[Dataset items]
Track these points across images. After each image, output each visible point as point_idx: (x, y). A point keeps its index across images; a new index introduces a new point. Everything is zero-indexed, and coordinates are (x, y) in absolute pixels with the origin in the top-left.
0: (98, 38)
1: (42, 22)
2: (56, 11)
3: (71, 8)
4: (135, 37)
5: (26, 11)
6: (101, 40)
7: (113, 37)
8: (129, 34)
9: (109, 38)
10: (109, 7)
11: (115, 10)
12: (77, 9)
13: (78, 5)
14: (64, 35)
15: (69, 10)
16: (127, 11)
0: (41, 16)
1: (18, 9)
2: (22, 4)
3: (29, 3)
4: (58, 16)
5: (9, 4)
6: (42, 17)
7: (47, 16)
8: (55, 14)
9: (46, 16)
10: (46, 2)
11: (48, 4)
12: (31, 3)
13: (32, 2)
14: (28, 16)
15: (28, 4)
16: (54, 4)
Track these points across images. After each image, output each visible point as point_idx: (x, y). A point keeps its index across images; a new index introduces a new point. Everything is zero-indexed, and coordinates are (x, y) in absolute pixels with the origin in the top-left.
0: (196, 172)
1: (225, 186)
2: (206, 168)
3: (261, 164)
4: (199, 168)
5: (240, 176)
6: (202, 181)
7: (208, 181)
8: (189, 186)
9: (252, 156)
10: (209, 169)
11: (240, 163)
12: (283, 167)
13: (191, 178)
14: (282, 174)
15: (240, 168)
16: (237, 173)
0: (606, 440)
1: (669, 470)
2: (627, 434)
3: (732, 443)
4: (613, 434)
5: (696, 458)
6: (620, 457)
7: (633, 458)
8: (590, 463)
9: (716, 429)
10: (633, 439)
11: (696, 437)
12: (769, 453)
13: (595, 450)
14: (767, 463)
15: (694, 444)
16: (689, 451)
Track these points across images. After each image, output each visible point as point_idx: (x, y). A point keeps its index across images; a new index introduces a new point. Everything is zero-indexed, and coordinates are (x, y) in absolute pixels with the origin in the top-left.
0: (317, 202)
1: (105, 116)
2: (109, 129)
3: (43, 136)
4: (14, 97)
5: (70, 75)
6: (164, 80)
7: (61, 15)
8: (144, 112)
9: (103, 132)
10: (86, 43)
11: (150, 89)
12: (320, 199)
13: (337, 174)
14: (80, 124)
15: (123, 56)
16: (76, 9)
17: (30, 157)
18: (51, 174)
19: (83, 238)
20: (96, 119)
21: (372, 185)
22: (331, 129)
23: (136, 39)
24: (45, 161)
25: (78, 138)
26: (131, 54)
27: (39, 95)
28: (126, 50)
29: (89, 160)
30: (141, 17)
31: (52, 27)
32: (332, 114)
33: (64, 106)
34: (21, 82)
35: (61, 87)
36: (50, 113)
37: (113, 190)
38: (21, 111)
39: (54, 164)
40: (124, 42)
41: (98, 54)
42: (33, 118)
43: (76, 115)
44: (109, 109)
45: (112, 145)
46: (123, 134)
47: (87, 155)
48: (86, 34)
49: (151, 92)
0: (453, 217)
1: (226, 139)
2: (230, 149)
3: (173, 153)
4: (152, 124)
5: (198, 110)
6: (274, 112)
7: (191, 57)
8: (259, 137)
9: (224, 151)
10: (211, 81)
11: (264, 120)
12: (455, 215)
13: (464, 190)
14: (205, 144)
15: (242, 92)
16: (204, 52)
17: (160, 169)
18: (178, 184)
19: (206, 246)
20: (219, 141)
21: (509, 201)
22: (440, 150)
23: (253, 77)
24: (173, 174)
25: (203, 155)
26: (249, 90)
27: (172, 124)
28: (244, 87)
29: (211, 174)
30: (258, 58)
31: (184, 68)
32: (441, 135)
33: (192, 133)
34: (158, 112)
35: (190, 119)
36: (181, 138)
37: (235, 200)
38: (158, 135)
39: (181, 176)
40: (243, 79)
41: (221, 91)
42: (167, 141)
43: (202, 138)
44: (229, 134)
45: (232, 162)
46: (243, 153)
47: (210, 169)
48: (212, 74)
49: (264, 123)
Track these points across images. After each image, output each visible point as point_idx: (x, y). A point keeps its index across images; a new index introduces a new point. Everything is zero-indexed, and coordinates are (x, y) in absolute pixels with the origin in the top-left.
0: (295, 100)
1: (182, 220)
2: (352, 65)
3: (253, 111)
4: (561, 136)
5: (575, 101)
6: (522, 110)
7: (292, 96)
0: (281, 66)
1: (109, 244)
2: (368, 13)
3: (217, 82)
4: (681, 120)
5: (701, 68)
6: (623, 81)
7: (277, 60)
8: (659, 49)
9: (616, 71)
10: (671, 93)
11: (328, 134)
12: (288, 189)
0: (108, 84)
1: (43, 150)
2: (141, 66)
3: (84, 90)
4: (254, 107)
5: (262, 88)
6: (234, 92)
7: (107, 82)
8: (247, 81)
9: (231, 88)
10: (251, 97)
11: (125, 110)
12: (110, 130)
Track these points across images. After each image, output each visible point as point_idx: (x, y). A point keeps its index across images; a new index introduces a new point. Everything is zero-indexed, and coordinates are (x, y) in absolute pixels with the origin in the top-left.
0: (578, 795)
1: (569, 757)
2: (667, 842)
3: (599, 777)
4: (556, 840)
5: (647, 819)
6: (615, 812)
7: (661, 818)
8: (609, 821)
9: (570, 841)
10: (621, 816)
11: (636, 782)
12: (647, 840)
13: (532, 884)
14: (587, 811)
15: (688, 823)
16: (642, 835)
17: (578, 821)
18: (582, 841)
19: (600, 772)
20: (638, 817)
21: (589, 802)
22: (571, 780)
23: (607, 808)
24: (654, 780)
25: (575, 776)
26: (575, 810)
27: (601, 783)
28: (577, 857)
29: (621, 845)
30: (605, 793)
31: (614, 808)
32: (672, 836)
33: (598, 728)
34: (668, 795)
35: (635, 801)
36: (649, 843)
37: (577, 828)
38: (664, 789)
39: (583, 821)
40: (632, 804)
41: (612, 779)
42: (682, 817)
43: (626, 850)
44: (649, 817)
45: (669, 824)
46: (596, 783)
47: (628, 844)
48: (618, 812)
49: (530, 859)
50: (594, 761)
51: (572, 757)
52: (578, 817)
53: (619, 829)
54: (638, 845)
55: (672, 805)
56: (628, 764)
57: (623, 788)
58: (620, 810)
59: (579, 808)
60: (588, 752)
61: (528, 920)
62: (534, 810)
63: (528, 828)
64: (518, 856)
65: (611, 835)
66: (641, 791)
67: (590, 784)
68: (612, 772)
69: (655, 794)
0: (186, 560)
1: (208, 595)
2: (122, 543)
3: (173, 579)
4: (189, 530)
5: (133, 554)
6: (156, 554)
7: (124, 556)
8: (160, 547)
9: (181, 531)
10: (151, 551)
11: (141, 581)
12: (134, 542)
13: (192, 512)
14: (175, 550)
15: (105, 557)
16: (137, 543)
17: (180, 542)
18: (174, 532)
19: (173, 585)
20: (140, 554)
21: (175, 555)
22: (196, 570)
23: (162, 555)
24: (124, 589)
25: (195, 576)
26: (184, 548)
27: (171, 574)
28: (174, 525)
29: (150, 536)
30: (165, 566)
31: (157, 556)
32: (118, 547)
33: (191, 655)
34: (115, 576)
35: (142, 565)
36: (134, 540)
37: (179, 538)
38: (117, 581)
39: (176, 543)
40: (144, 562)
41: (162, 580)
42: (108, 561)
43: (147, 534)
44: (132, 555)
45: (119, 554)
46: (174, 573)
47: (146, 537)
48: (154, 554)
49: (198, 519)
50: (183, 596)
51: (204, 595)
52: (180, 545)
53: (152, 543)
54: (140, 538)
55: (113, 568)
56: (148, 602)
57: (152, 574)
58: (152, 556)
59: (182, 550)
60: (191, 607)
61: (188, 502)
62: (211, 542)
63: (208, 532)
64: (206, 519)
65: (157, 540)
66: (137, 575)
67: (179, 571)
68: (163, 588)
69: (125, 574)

**Task brief:** Print the lines above from the one with "49: (530, 859)" through the one with "68: (612, 772)", both included, exactly as written and nothing more.

**Exercise result:**
49: (530, 859)
50: (594, 761)
51: (572, 757)
52: (578, 817)
53: (619, 829)
54: (638, 845)
55: (672, 805)
56: (628, 764)
57: (623, 788)
58: (620, 810)
59: (579, 808)
60: (588, 752)
61: (528, 920)
62: (534, 810)
63: (528, 828)
64: (518, 856)
65: (611, 835)
66: (641, 791)
67: (590, 784)
68: (612, 772)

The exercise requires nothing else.